Beberapa gerombolan mahasiswi yang mereka berdua lewati membuat telinga ane terasa panas .
Ane secara tiba tiba menarik tangan tia yang membuat sahabat nya itu merasa heran dengan sikap ane .
" Kenapa kau menarik ku ? Hampir saja terjatuh ."
Ucap tia mengatur nafas nya .
" Karena aku pesan ojek online takut sudah datang ."
Ane yang tak mau tia menaruh curiga harus memutar otak mencari alasan yang tepat untuk tia .
" Tumben tak bawa motor atau mobil den ?"
Ucap tia yang memang tak pernah mengendari motor atau mobil karena ia selalu di antar oleh sopir.
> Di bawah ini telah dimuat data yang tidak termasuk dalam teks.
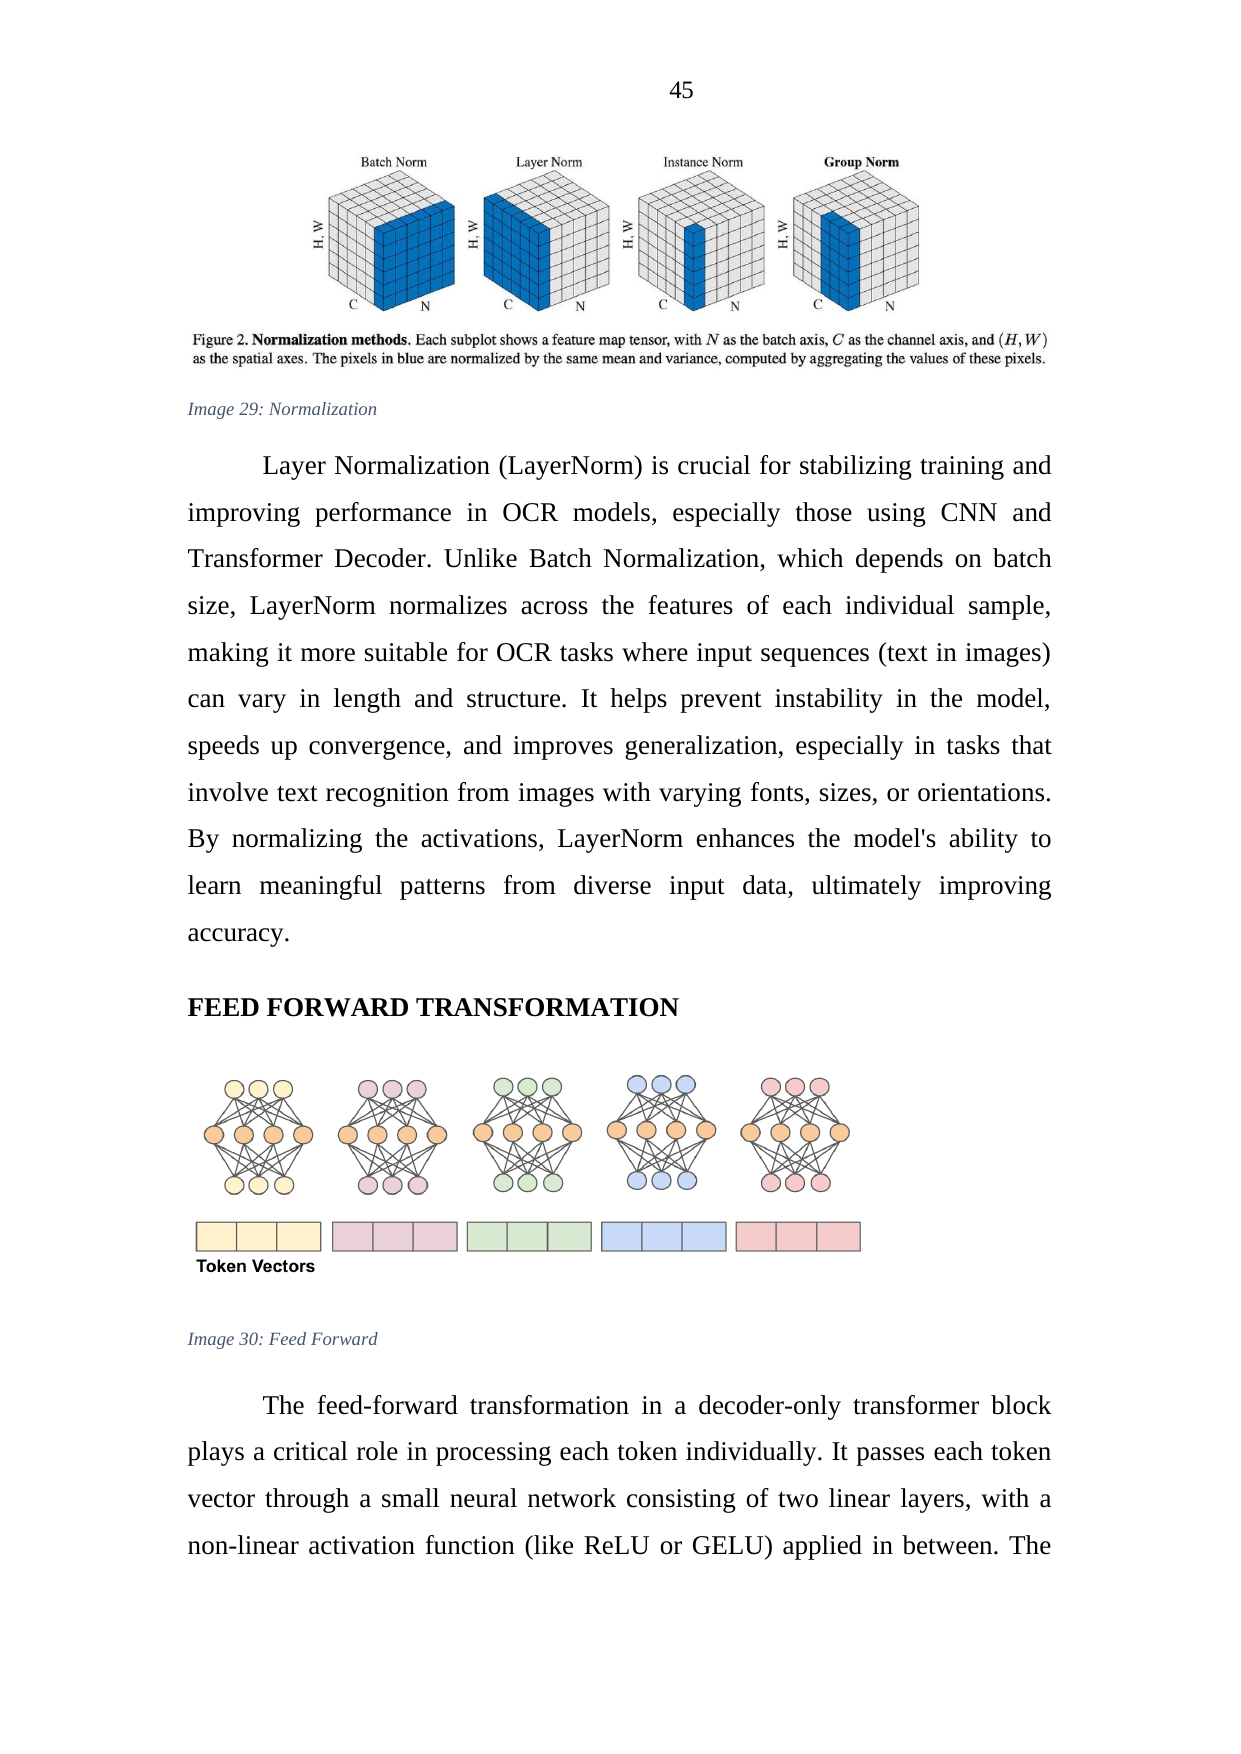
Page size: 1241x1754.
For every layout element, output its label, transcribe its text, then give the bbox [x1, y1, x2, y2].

text Image 29: Normalization [187, 398, 1053, 420]
picture [187, 150, 1052, 369]
text Layer Normalization (LayerNorm) is crucial for stabilizing training and improving performance in OCR models, especially those using CNN and Transformer Decoder. Unlike Batch Normalization, which depends on batch size, LayerNorm normalizes across the features of each individual sample, making it more suitable for OCR tasks where input sequences (text in images) can vary in length and structure. It helps prevent instability in the model, speeds up convergence, and improves generalization, especially in tasks that involve text recognition from images with varying fonts, sizes, or orientations. By normalizing the activations, LayerNorm enhances the model's ability to learn meaningful patterns from diverse input data, ultimately improving accuracy. [187, 449, 1053, 947]
text FEED FORWARD TRANSFORMATION [187, 991, 1053, 1023]
text Image 30: Feed Forward [187, 1327, 1053, 1349]
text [187, 1389, 1053, 1560]
picture [187, 1067, 871, 1284]
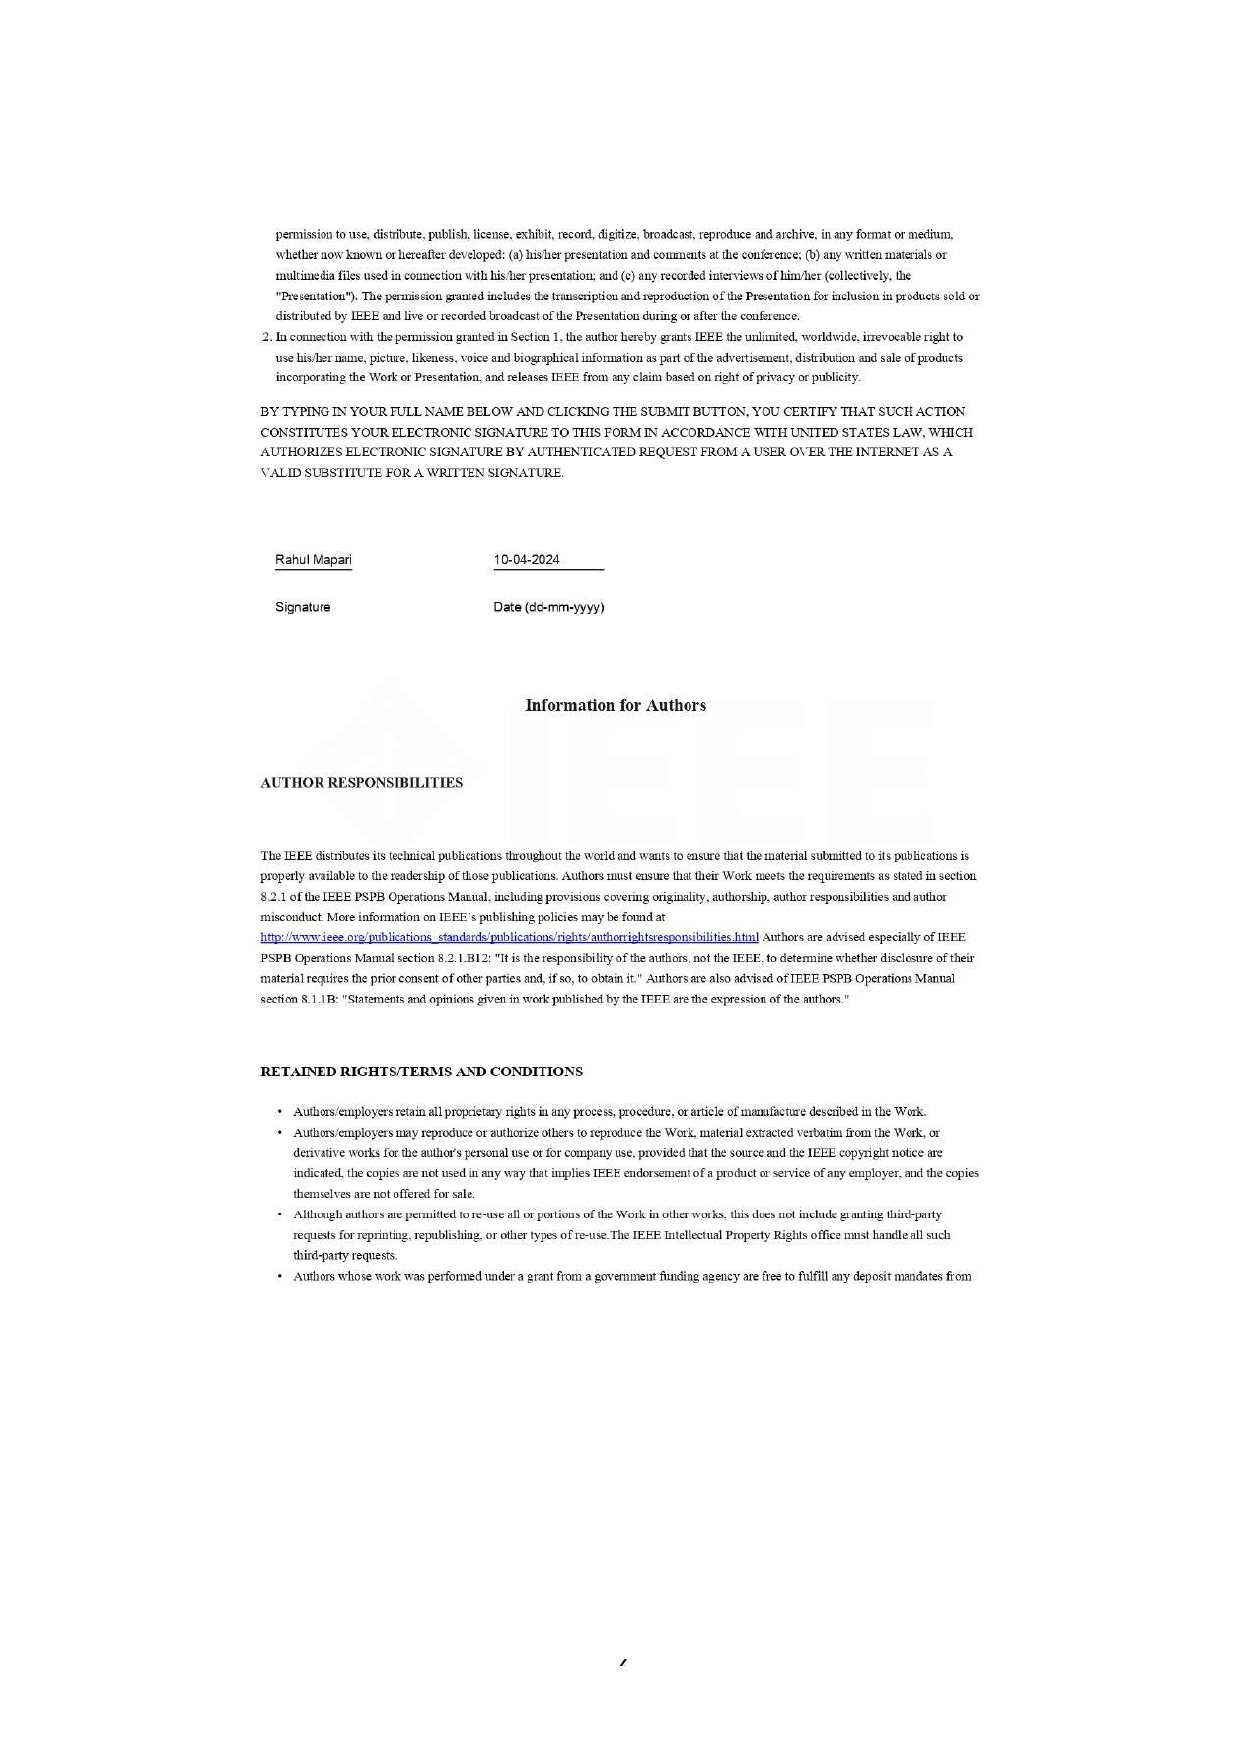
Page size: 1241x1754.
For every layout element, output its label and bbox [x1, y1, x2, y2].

" Aku kesiangan . Kau tau sendiri kan , mama ku tidak akan ngijinin aku naik motor !"
Ucap denada .
" Den, menurut mu berita itu benar nggak ?"
Tia yang memang mengidolakan cowok tampan itu seperti penasaran dengan berita itu .
" Entahlah ? Lagi pula aku tidak mengenal nya ?"
Ucap denada dengan cuek nya .
" Huh,,,, gawat jika sampai semua orang tahu . Aku akan menjadi bahan bulian ."
Gumam ane dalam hati nya .
" Bagaimana ini ? Bagaimana menolak bryan untuk tidak menjemput ku ?"
" Apalagi dia minta aku menemani nya besuk malam ?"
" Aaaa,,, Mau di taruh di mana wajah ku ?"
Ane yang bermonolog sendiri dalam hati nya tak mendengar kan beberapa kali panggilan tia dan bunyi telepon nya yang terus menerus berdering .
" Den,,,, dena,,,."
" Den,,,, denaaaa,,,."
" Eh ,,,iya,,, ada apa ?"
" Itu,,,, bener nggak abang ojek nya ?"
Ucap tia yang menunjuk ke arah mobil yang menunggu di depan .
" Oh ,,iya ,,, ayo kita masuk !"
Ucap ane yang menarik tia masuk ke dalam mobil si abang ojek online nya .
Tia memandang sahabat nya penuh heran yang seperti nya tengah melamun tapi tia enggan menanyakan nya pada ane .
Ane yang memang beberapa hari bersama dengan bryan mulai merasa khawatir tentang hal itu menjadi trending kampus yang pasti nya di musuhi banyak cewek cewek kampus.
Mobil itu membawa mereka ke kafe favorit mereka sesuai aplikasi yang di pesan.